Арсеньев хлебнул кофе, откусил бутерброд. Вера Григорьевна
перестала суетиться, уселась напротив, но к еде не притронулась, потянулась за
сигаретой.
— Вы бы кофе выпили, — сказал Саня, — нельзя курить на
голодный желудок. И вообще, вы же не курите.

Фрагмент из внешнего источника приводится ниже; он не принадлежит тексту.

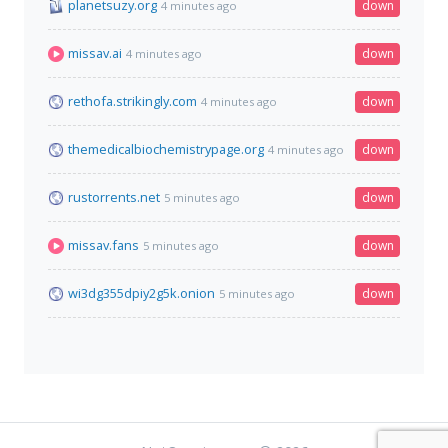
planetsuzy.org
down
4 minutes ago
missav.ai
down
4 minutes ago
rethofa.strikingly.com
down
4 minutes ago
themedicalbiochemistrypage.org
down
4 minutes ago
rustorrents.net
down
5 minutes ago
missav.fans
down
5 minutes ago
wi3dg355dpiy2g5k.onion
down
5 minutes ago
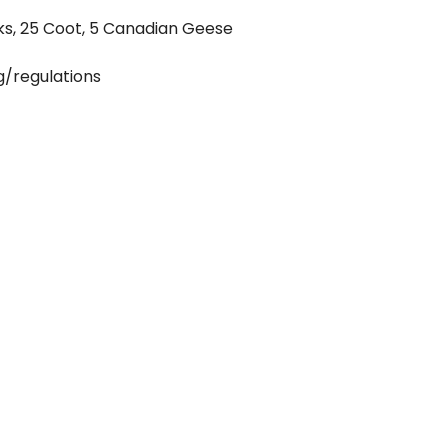
ks, 25 Coot, 5 Canadian Geese
g/regulations
st possess a valid hunting license in order to
 animals. Youth uner 16 are eligible for
time hunters must provide proof of
unter education course in order to obtain a
g limits, permits, and species-specific
n the Washington Department of Fish and
ide! Guide tip should be 15-25% of hunt cost.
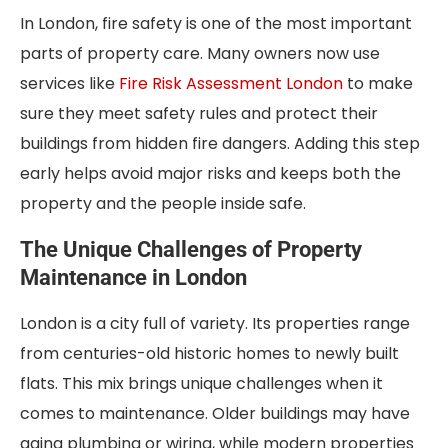
In London, fire safety is one of the most important
parts of property care. Many owners now use
services like
Fire Risk Assessment London
to make
sure they meet safety rules and protect their
buildings from hidden fire dangers. Adding this step
early helps avoid major risks and keeps both the
property and the people inside safe.
The Unique Challenges of Property
Maintenance in London
London is a city full of variety. Its properties range
from centuries-old historic homes to newly built
flats. This mix brings unique challenges when it
comes to maintenance. Older buildings may have
aging plumbing or wiring, while modern properties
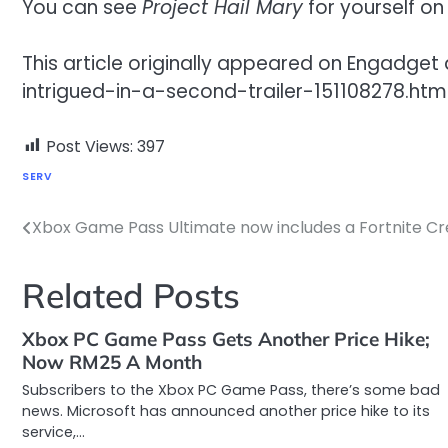
You can see
Project Hail Mary
for yourself on
This article originally appeared on Engad
intrigued-in-a-second-trailer-151108278.htm
Post Views:
397
SERV
Xbox Game Pass Ultimate now includes a Fortnite Cr
Post
navigation
Related Posts
Xbox PC Game Pass Gets Another Price Hike;
Now RM25 A Month
Subscribers to the Xbox PC Game Pass, there’s some bad
news. Microsoft has announced another price hike to its
service,…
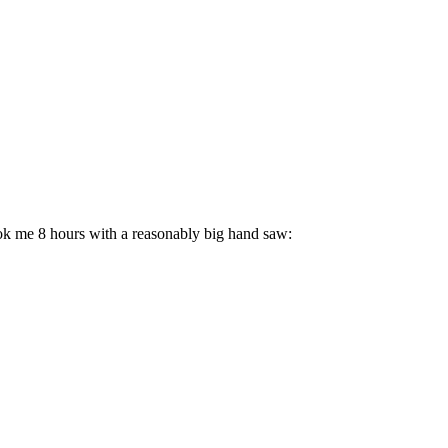
took me 8 hours with a reasonably big hand saw:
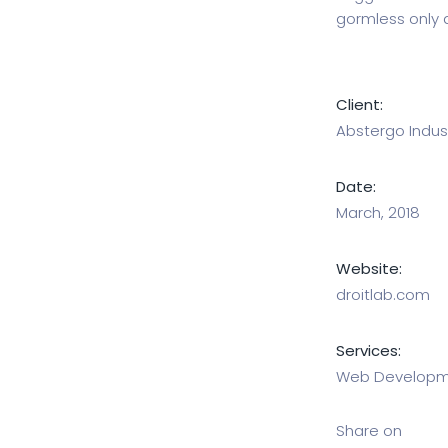
gormless only 
Client:
Abstergo Indust
Date:
March, 2018
Website:
droitlab.com
Services:
Web Developme
Share on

— Ну да, конечно. Я не курю, — кивнула Вера Григорьевна и
щелкнула зажигалкой. — Это Гришкины сигареты. Нашла у него в ящике. Знаете, я
пыталась дозвониться девочке, которая поехала вместе с Гришей дальше на
электричке. Телефон выключен. Кирилл сказал, дальше поехали четверо. Кроме
моего Гриши, эта девочка, Оля Меньшикова, мальчик Сережа Катков и еще одна
девочка, не из их компании. Гриша с ней познакомился накануне, в кафе. Кажется,
ее зовут Василиса.
— Погодите, Вера Григорьевна, а что вы так разнервничались?
Четверо ребят отправились за город. Две девочки, два мальчика. Грише
восемнадцать лет. Он взрослый парень. Загулял. Бывает. Он же недавно сдал
сессию, и хорошо сдал.
— Полтора месяца, — она помотала головой, — даже больше,
пятьдесят дней назад кончилась сессия. Все это время он болтался, бездельничал,
не знал, куда себя деть.
— Он обустраивал новую квартиру, вещи разбирал, полки вешал.

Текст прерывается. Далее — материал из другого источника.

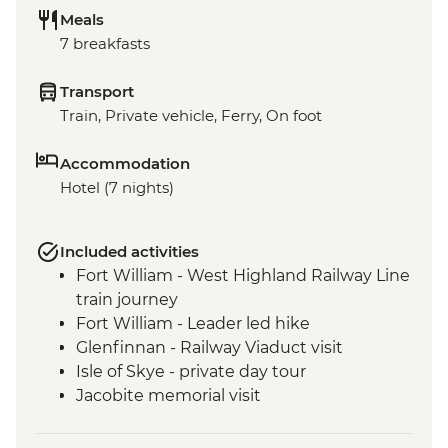
Meals
7 breakfasts
Transport
Train, Private vehicle, Ferry, On foot
Accommodation
Hotel (7 nights)
Included activities
Fort William - West Highland Railway Line
train journey
Fort William - Leader led hike
Glenfinnan - Railway Viaduct visit
Isle of Skye - private day tour
Jacobite memorial visit
Fort Augustus - Loch Ness Boat Cruise
Inverness - Culloden Battlefield visit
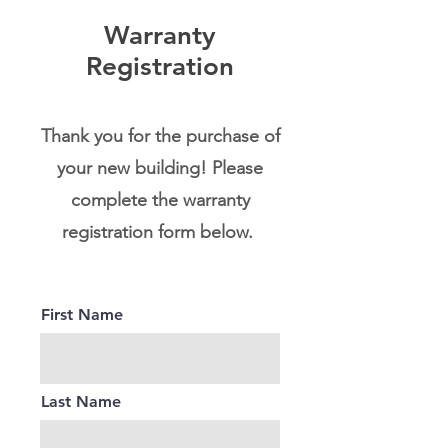
Warranty
Registration
Thank you for the purchase of
your new building! Please
complete the warranty
registration form below.
First Name
Last Name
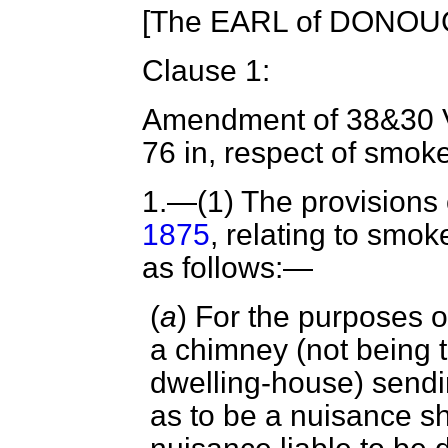
[The EARL of DONOUG
Clause 1:
Amendment of 38&30 Vi
76 in, respect of smok
1.
—(1) The provisions 
1875
, relating to smo
as follows:—
(
a
) For the purposes o
a chimney (not being t
dwelling-house) sendi
as to be a nuisance s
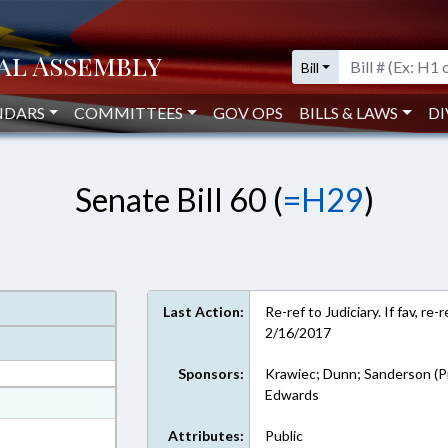
Bill
NDARS
COMMITTEES
GOV OPS
BILLS & LAWS
DI
Senate Bill 60 (
=H29
)
Last Action:
Re-ref to Judiciary. If fav, r
2/16/2017
Sponsors:
Krawiec; Dunn; Sanderson (P
Edwards
at
ext Format
Attributes:
Public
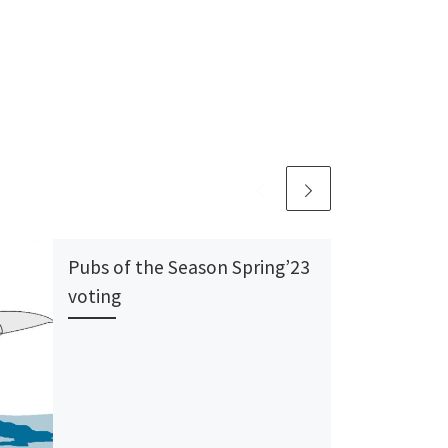
Pubs of the Season Spring’23
voting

Я живой свидетель. Имеет право отдохнуть.
— Да, конечно. Имеет право. У Сережи Каткова телефона нет,
он постоянно теряет. Что это за Василиса, никто не знает. Даже фамилию не
спросили.
— Имя редкое, — заметил Арсеньев, — уже хорошо. Дача по
какой дороге?
— Савеловское направление, станция «Луговая».
— Значит, вся компания вышла где-то до «Луговой», а Гриша и
остальные отправились дальше…
— Как вы считаете, уже пора писать заявление? — Вера
Григорьевна была так занята своими размышлениями, что почти не слышала
вопросов.
— Вы говорили с родителями Сережи и Оли?
— Пока нет. Я с ними не знакома, у меня из всех телефонов
есть только мобильный Кирилла, они с Гришей дружат давно, еще с первого класса.
А остальные дети — я их никого не знаю. Кирилл рассказал мне про Сережу, Олю,
про эту новую девочку Василису.
На пороге кухни показалась тощая фигура Вити в широких
пижамных штанах. Он тер глаза кулаками.
— Мам! — крикнул он во всю глотку. — Ну что, пришел Гришка?
Вера Григорьевна отрицательно помотала головой и показала
жестом, чтобы он вытащил из ушей затычки.